How do I feel about medication?

It seems like a harmless question, but it holds this underlying implication that many people are not cool with using medication to solve a problem.

That’s fair. Why take Ibuprofen when you can move past minor pain and go on with your day, right? Or why take drowsy nighttime medication when a cold isn’t holding you back?

But I think it’s more than that. Because within this anti-anxiety/anti-depressant family—be it SSRIs, SNRIs, NDRIs, SARIs, Tetracyclics, MAOIs, or Tricyclics (yeah, there are a lot of them)—there seems to be this cultural stigma. If I said “Yes” to my doctor’s question, and later took the first-in-my-life anti-anxiety pill, I would be crossing a line. Prior to that, I would have been a person who had to work with what they’d been gifted (in the brain department) to solve problems. After that, I would be part of a group of people who needed help in normal, everyday circumstances. It might feel a little like admitting defeat—like I can’t do it all on my own.

But I said “Yes” anyways.

And I did it for three reasons.

#1: My Friend

I’ve been lucky enough to have met and befriended some amazing people in my life—people who have turned my world views upside-down, who have made me see normal circumstances in an entirely different light.
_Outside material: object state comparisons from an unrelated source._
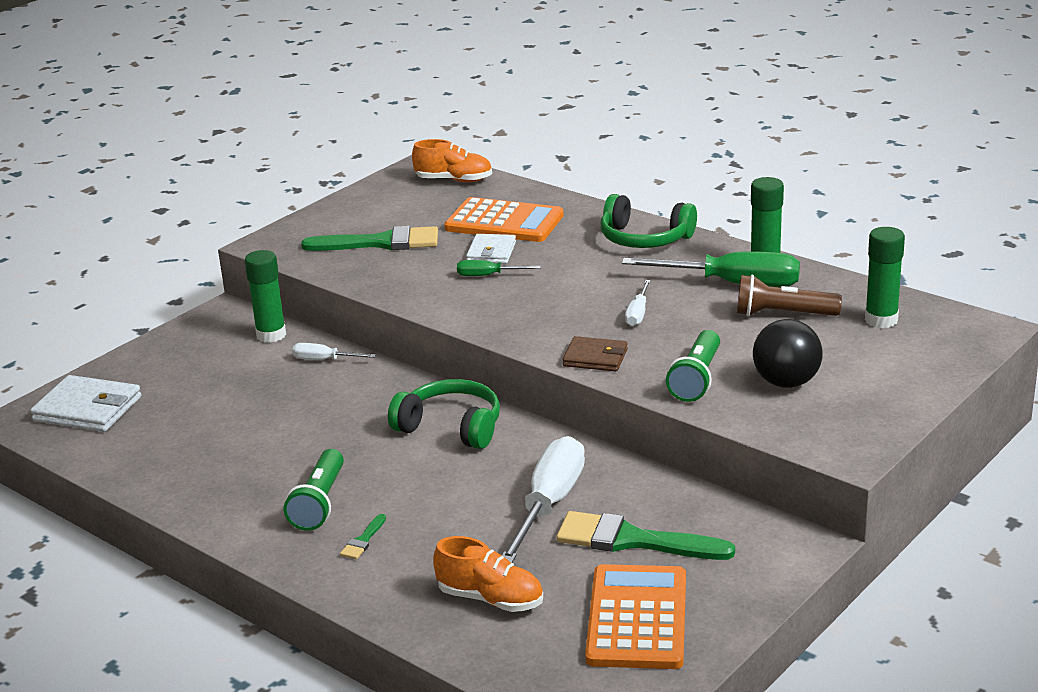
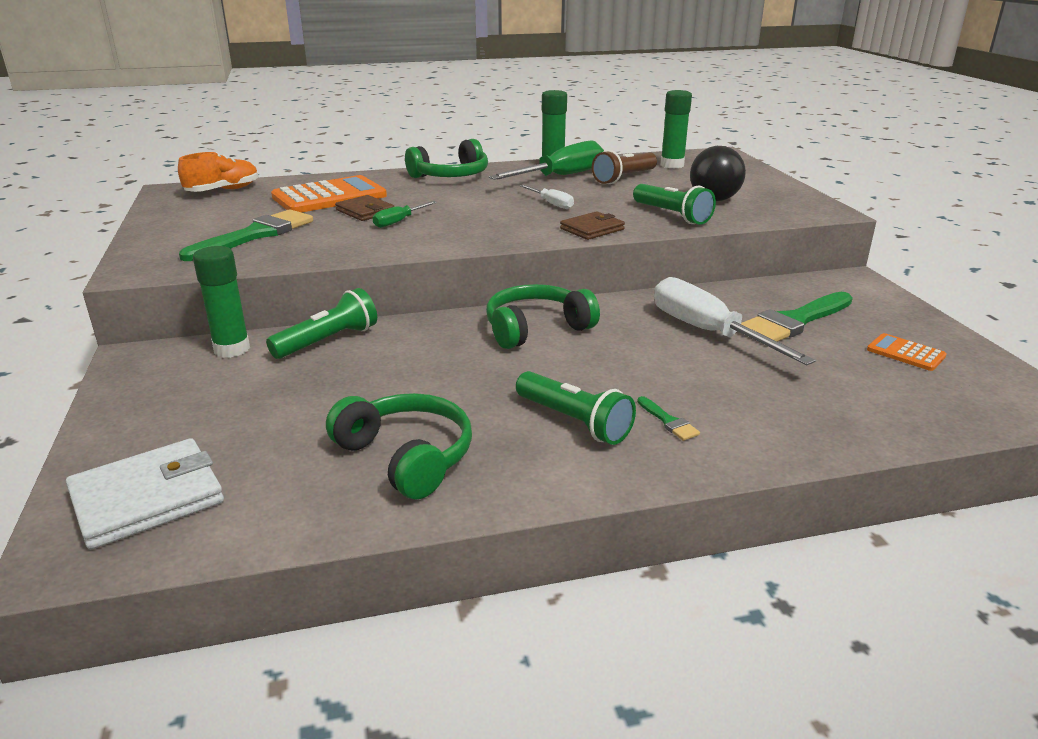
camera: 55 degrees left, 0 degrees up
white screwdriver [292,343,376,360] -> green flashlight [266,288,377,359]
orange shoe [433,536,543,612] -> none
white wallet [466,234,516,264] -> brown wallet [335,195,394,221]
orange calculator [585,564,686,669] -> orange calculator [867,333,946,371], size x0.49
none -> green headphones [326,393,472,499]

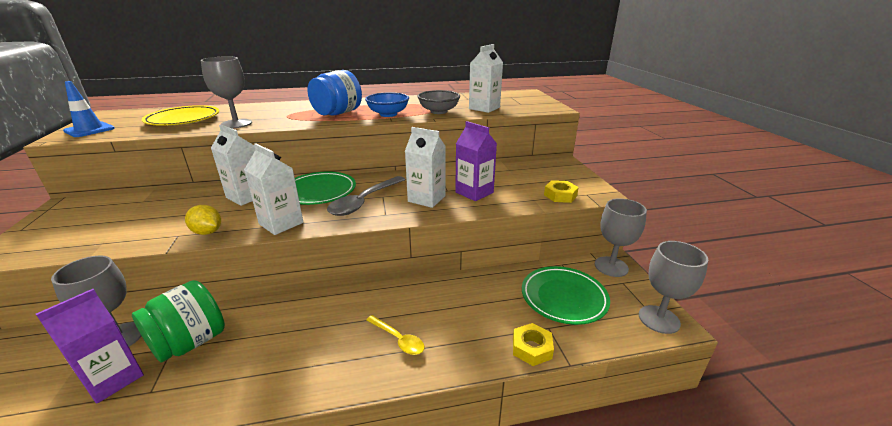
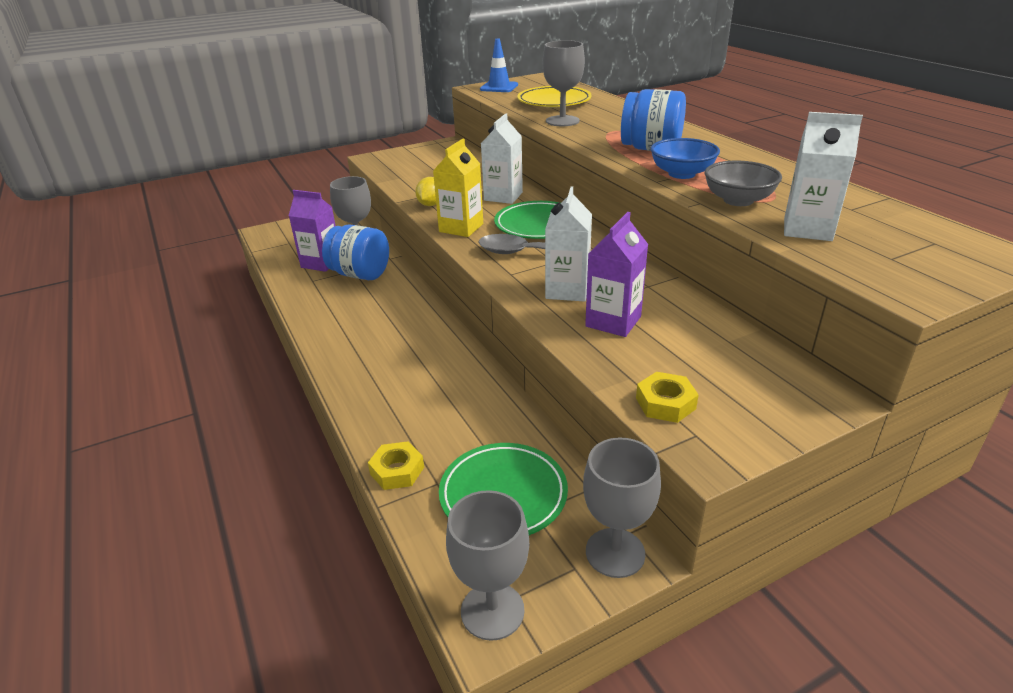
camera: 75 degrees right, 5 degrees up
green jar [132,280,225,362] -> blue jar [322,225,389,280]
white carton [244,144,303,235] -> yellow carton [433,139,483,237]
yellow spoon [366,315,425,355] -> none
One such person was a man I met about three years ago—a man who would eventually help me throw out all my preconceived notions about minor mental illnesses.
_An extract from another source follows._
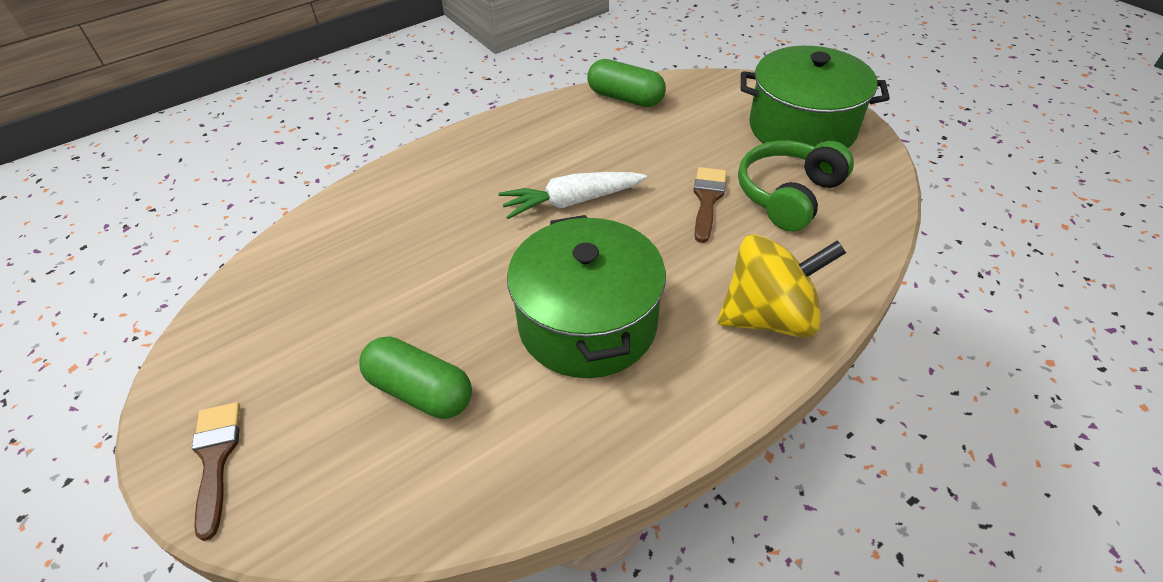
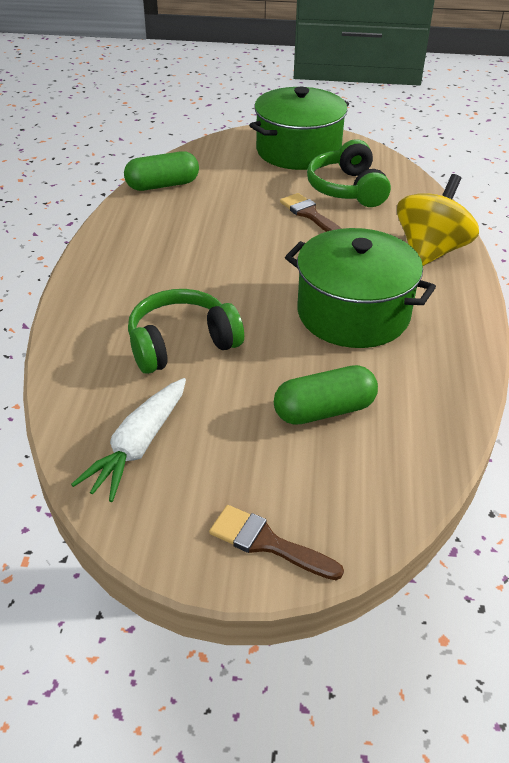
camera: 50 degrees left, 5 degrees down
white carrot [499,172,647,219] -> white carrot moved to [71,378,186,502]
none -> green headphones [128,289,244,374]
I’ll be honest, before I met this guy, I thought minor mental issues were complete bullshit. My internal rhetoric probably sounded something like this:

Oh really, you can’t get out of bed this morning? Yeah, right. And days you get up, you can’t stop washing your hands because they never feel clean? Come on. STFU, get out of bed, take a shower like a normal person, and go to work.
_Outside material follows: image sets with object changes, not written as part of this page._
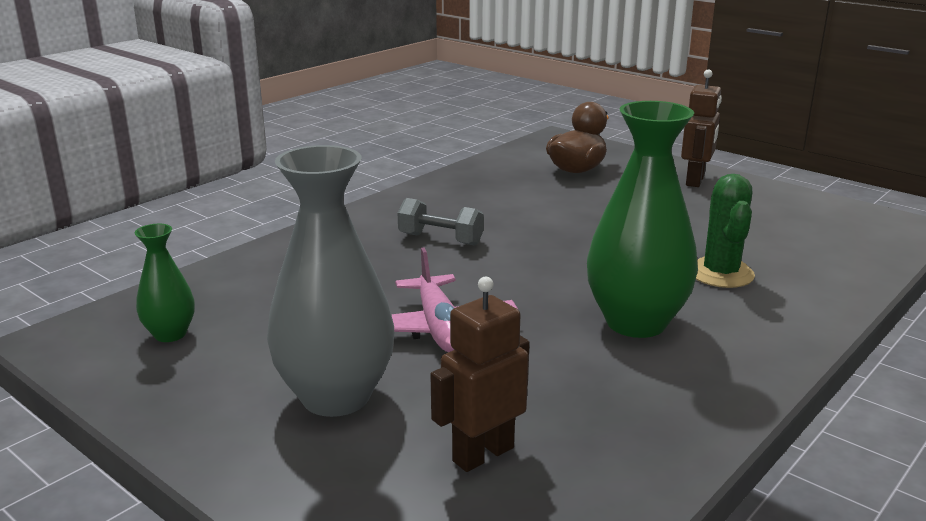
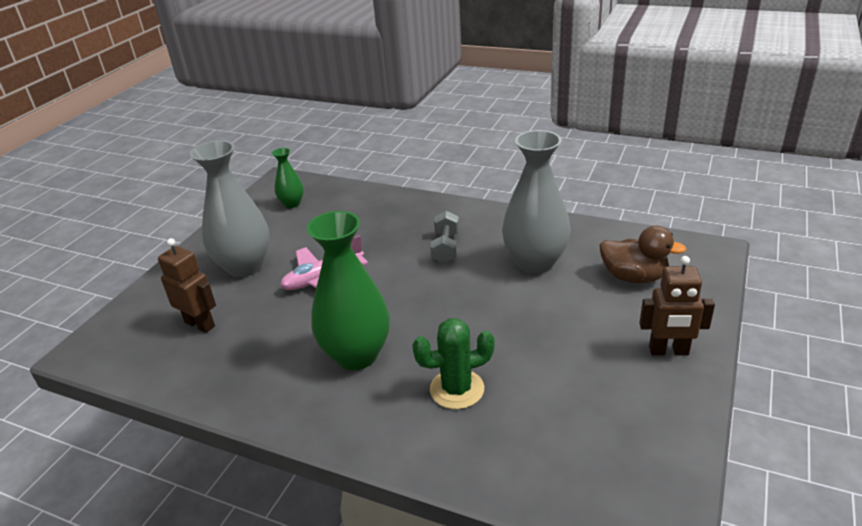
camera: 75 degrees right, 10 degrees up
none -> grey vase [502,130,571,274]

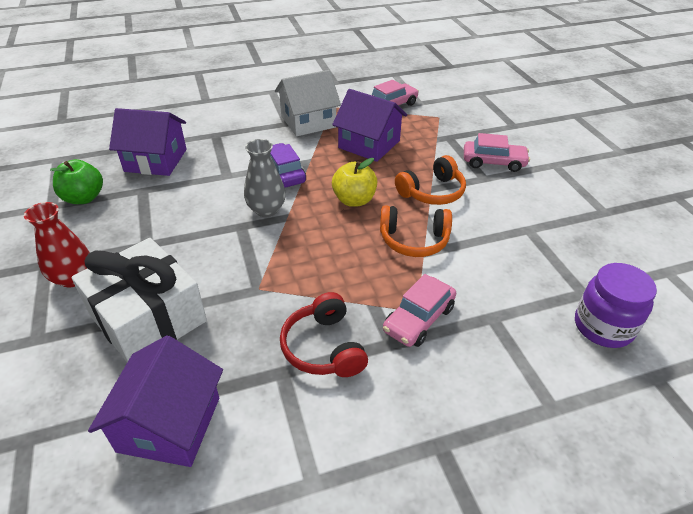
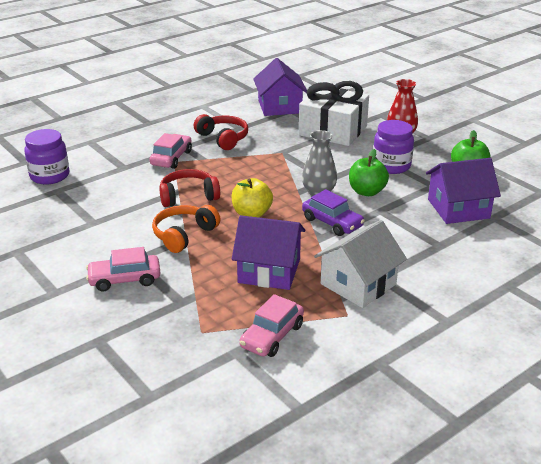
camera: 160 degrees right, 10 degrees down
orange headphones [380,205,452,257] -> red headphones [159,169,220,207]
none -> green apple [349,149,389,196]
none -> purple jar [373,120,414,174]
But it doesn’t always work like that. Depression, anxiety, obsessive-compulsivity—they’re all real things. And once I took my guard down and had a real conversation with this guy, I learned all about how your brain can betray you even when you’re as strong as you can be. And that it can be really difficult to explain to people who haven’t experienced some mental issue. And sometimes you really do need to seek help.

#2: Help!

Yes, sometimes we need help. I am a firm believer in this. It’s something I tell my wife all the time. Sometimes you need help. When I originally drafted this article, my wife was at a friend’s house helping the friend install wallpaper (because, little did I know, wallpaper is a thing again). Her friend needed help and asked for it. I do this all the time. For example, I don’t get paid for writing, and I don’t have a publisher or an editor, so I ask friends or family for help when I want a second opinion. Asking for help isn’t bad—in fact, I find it a really important component of succeeding as a human.

#3: My Doctor

My doctor is awesome. He didn’t just ask me about medicine. He offered medication with the long-term goal of ditching it. He’s all about treating the problem now, learning what it’s like to start feeling normal again (so to speak), and then eventually weaning off it and using more natural devices to address my struggles. I like that.

After beginning the medication, I decided to talk about it, having been inspired by my friend (#1, above) who was so willing to share the details of his struggle. I told my family (and as far as I know, I’m the only one undergoing this type of treatment), and I began sharing it with friends.

And, much to my surprise, in the first six weeks alone, I came across three friends (in addition to #1) who have either taken similar medication in the past, or were currently being treated for a mental issue with medicine. And I’m sure I’ll encounter more as I keep talking.

I needed help and I’m receiving it.

If I want to talk to you about it, I hope you’ll listen.

If you want to talk to me about it, I will listen.

If someone wants to talk to you about it, please listen.

And if you need help, don’t be afraid to ask.